肥満モデル(ニジマス) Obese model: rainbow trout

9-15-2014 updated

魚類でも,選抜育種 selevtive breeding によって肥満モデルが確立されている。このページではニジマスの肥満系統についてまとめる。

  1. 概要

ニジマスでは,選抜育種によって筋肉の脂質含量が異なる系統が作られている。Fatty muscle (F) line および lean muscle (L) line と名付けられている(1I)。体全体に含まれる脂質の量は両系統で同じであるが,筋肉の脂質量がF line で高い(1R)。

> F/L系統に,high-energy または low-energy の餌を与えて筋肉のマイクロアレイ解析をした論文(1)。

: 一般に,脂質含量の高い high-energy diet (HE) で 肝臓の脂質合成は低下し,β酸化 が活性化する。

: 数十の遺伝子の発現が餌または系統で異なっていたが,とくに CD36 と VLDL 受容体に着目。

: これらは HE diet で発現が上がり,かつ F line で高発現していた。
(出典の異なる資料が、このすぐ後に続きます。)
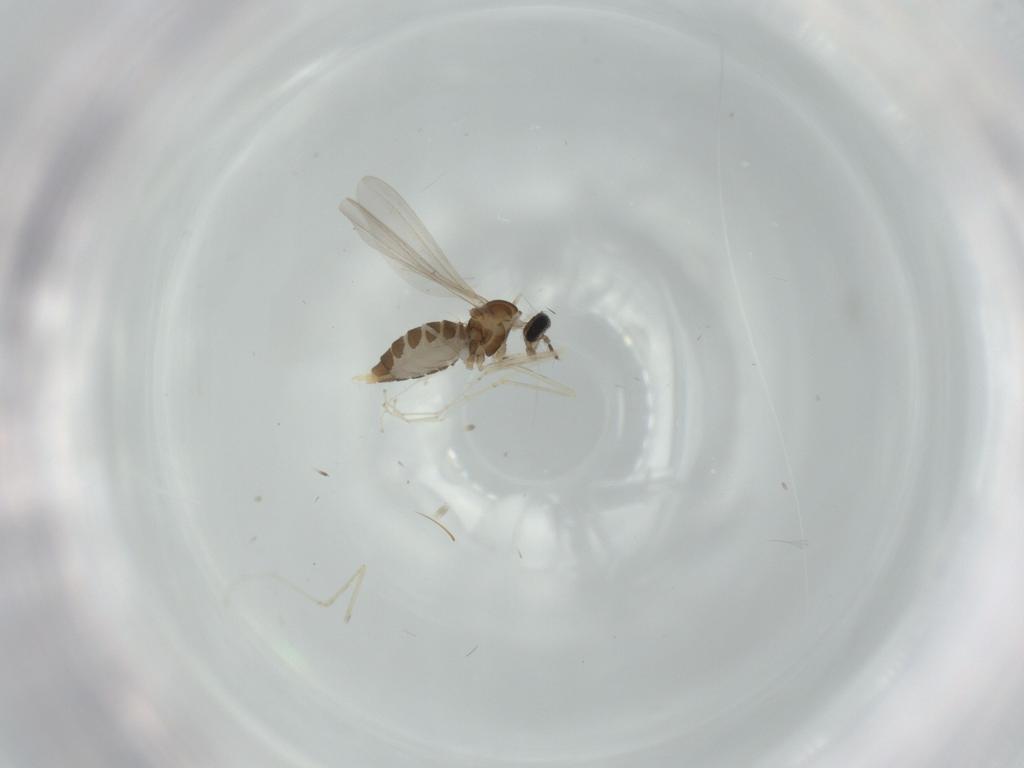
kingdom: Animalia
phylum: Arthropoda
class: Insecta
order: Diptera
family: Cecidomyiidae
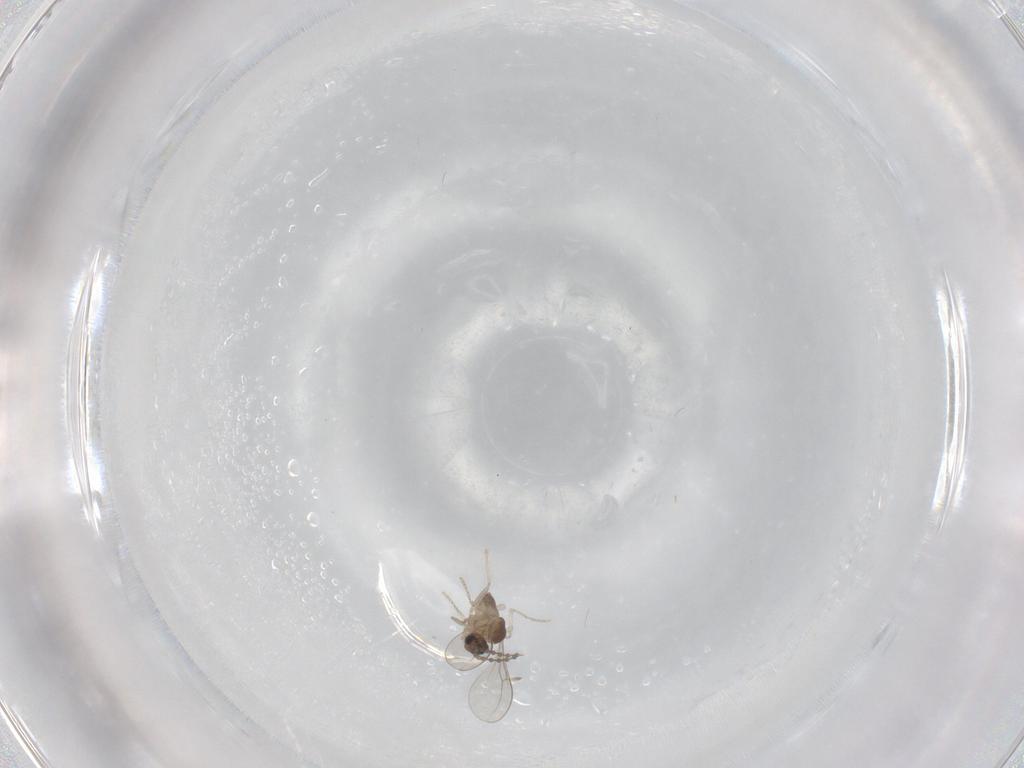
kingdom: Animalia
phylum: Arthropoda
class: Insecta
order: Diptera
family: Cecidomyiidae
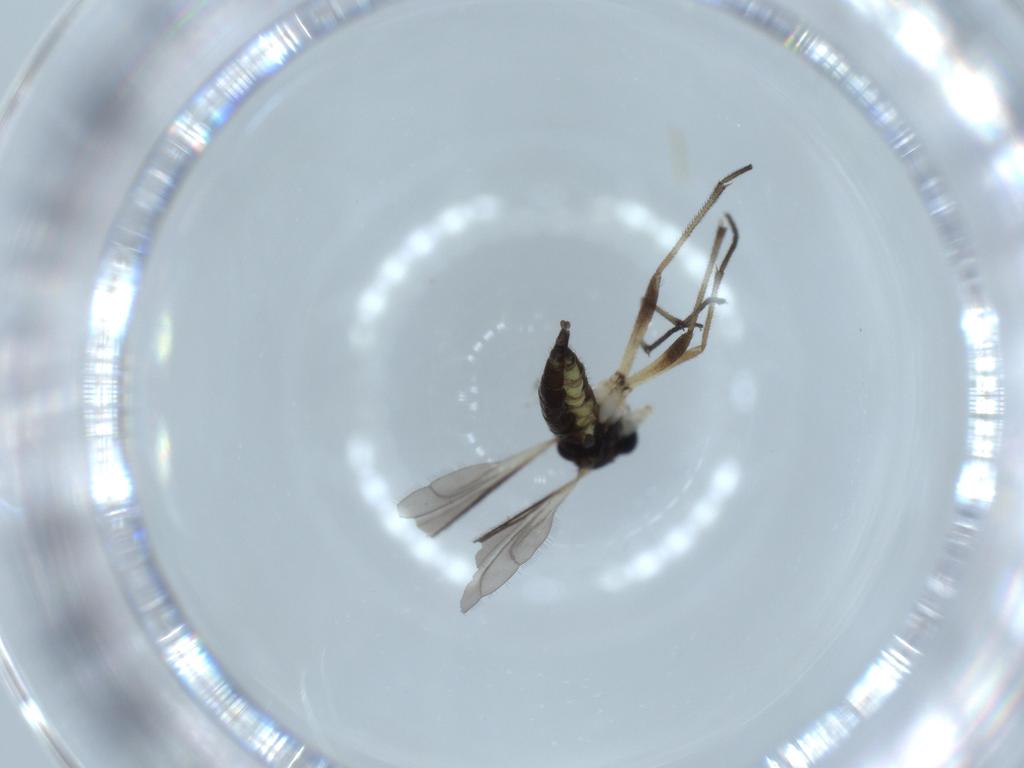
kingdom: Animalia
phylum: Arthropoda
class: Insecta
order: Diptera
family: Sciaridae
筋肉の脂質量に関連するかも。

References

  1. Kolditz et al. 2010a. Changes in white muscle transcriptome induced by dietary energy levels in two lines of rainbow trout (Oncorhynchus mykiss) selected for muscle fat content. Br J Nutr 103, 629-642.